If the adapter instance ID changes from X to Y and there are commands in the topic with key X then the newly started adapter will no longer process the commands with key X, right? What will happen with such commands?
Yes, these commands with the old key X wouldn't be handled. Even if the restarted adapter would process these records, it could be that after the adapter restart, the command target device has connected to another adapter entirely, so that this command record would be at the wrong adapter then.
Thinking about this scenario more, I think it wouldn't be easy to process these "lost" commands. Maybe the Command Router could do it: When the shutdown of an adapter gets reported via the adapterInstanceLivenessService, the remaining records in the corresponding topics could be fetched by a dedicated consumer in the Command Router and then delivery-failure command responses could be sent for them. That would be the theory, in the details I still see some hurdles there.

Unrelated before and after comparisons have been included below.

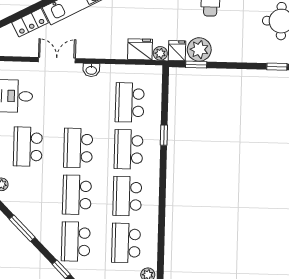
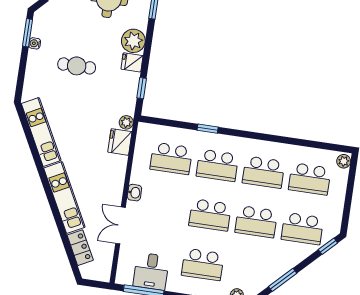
plant: (199, 49) -> (133, 41), moved
fridge: (177, 51) -> (132, 62), moved

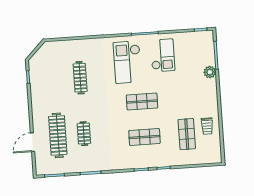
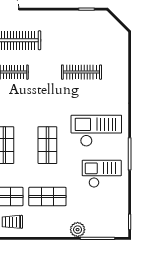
checkout: (163, 55) -> (102, 174), turned 180
shop shelf: (184, 99) -> (47, 196), added

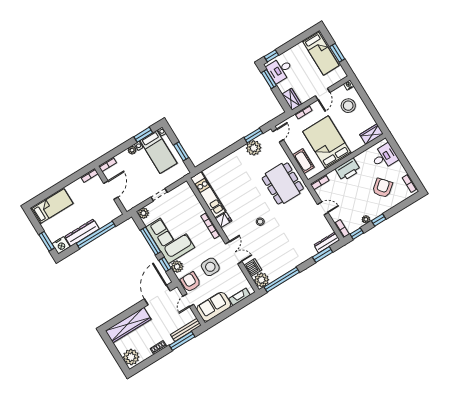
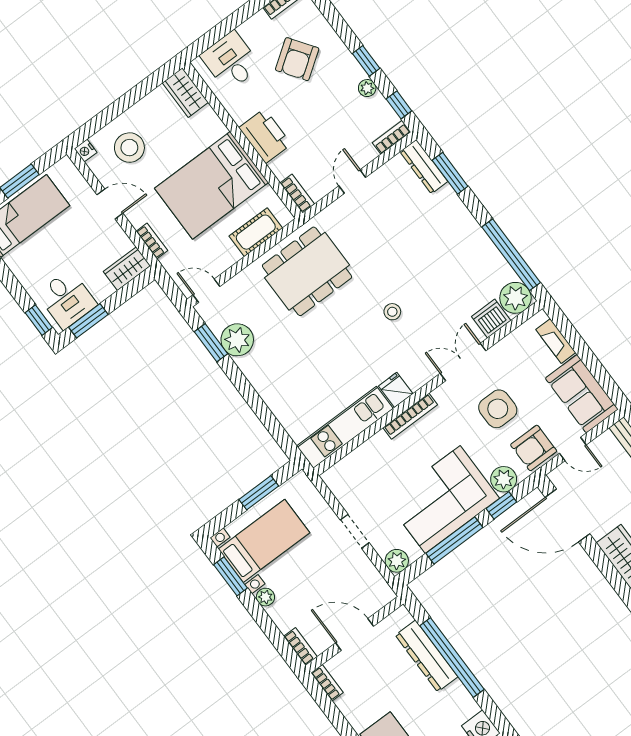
armchair: (382, 188) -> (297, 59), turned -85
dresser: (82, 233) -> (427, 656), moved

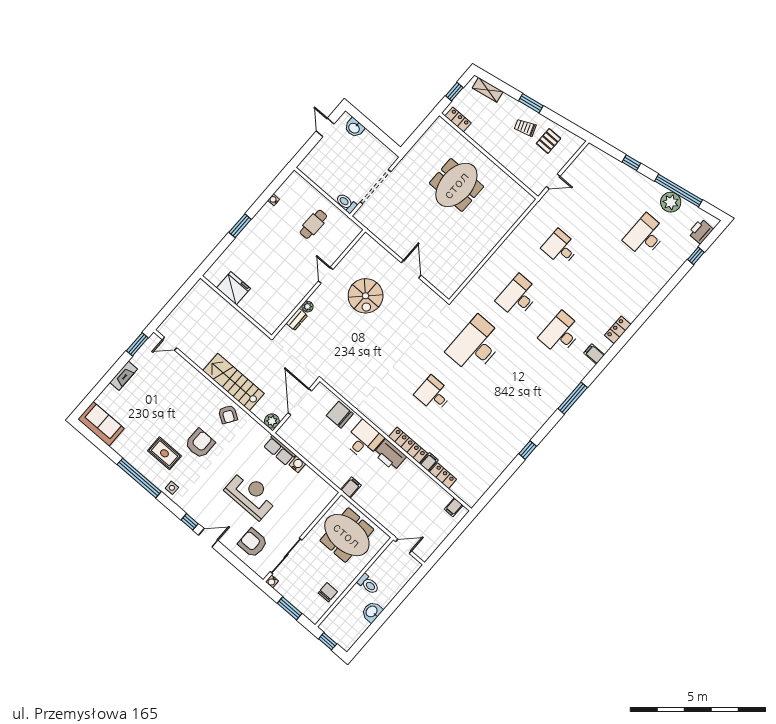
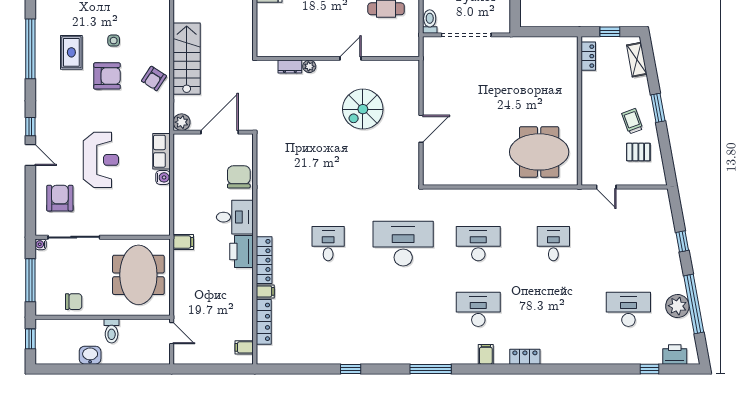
meeting table: (456, 185) -> (539, 152), moved
locker: (443, 476) -> (264, 322), width x1.53
side table: (172, 488) -> (114, 41), moved
window: (290, 608) -> (30, 280), width x1.44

But anyway, such lost comands currently also don't get handled, so the suggested changes regarding the command-internal topic here don't make things worse.
Here is another approach, addressing the concerns regarding unnecessary message deliveries and handling of "lost" messages, requiring the protocol adapters to be part of a K8s StatefulSet instead of a Deployment in order for the command-internal topic names to be fixed.
Details:
The protocol adapters use the same adapterInstanceId format as before, i.e. [podname]_[containerId]_[verticleIndex].
They use command-internal topics with the naming format hono.cmd_internal.[podname], having as many partitions as the protocol adapter has vert.x verticle instances.
The command consumers in a protocol adapter subscribe to the hono.cmd_internal.[podname] topic and each use a fixed partition assignment of the partition corresponding to the consumer verticle index.
If on protocol adapter startup the topic doesn't exist, it will be created, if it doesn't have enough partitions, its partition count will be increased to match the number of verticles.
The Command Router will take the adapterInstanceId and extract pod name and verticle index from it. A command message will then be published on the hono.cmd_internal.[podname] topic with the verticle index as partition number.
This means: Compared to the approach presented in the earlier comment, one Kafka consumer doesn't potentially receive commands directed at another adapter instance, because each Kafka consumer instance will use its own, fixed topic partition.
When using K8s Deployments for the protocol adapters, a used command-internal topic will be e.g. hono.cmd_internal.hono-adapter-mqtt-vertx-69dcc8c68-mxhbv. The above approach will work with this, but, in order to get really fixed topic names, the pod names need to be stable. For that, K8s StatefulSets need to be used, so that the command-internal topic name will be e.g. hono.cmd_internal.hono-adapter-mqtt-vertx-1.
Regarding "lost" messages, i.e. messages in a command-internal topic not processed before the target adapter crashed:
If a StatefulSet is used (or if a Deployment is used and the container was just restarted, without a pod name change), the consumers of the restarted container will receive the not-yet-processed messages and will see that their record keys contain the old container id (adapterInstanceId used as key). So, in case the target device has by chance connected to the same pod again after the container restart, the command record could even be forwarded to the device. Otherwise the command record will be handled by sending a delivery failure command response (if it is a request/response command).
I think we should go with this approach.
EDIT: At least it looks like the better approach if K8s StatefulSets are used. On the other hand, Kubernetes deployments are still more flexible regarding updates, etc. So it looks like it's preferable to stick with K8s deployments here. Hence, for the sake of having fixed topic names, the approach in my previous comment again looks like the better alternative.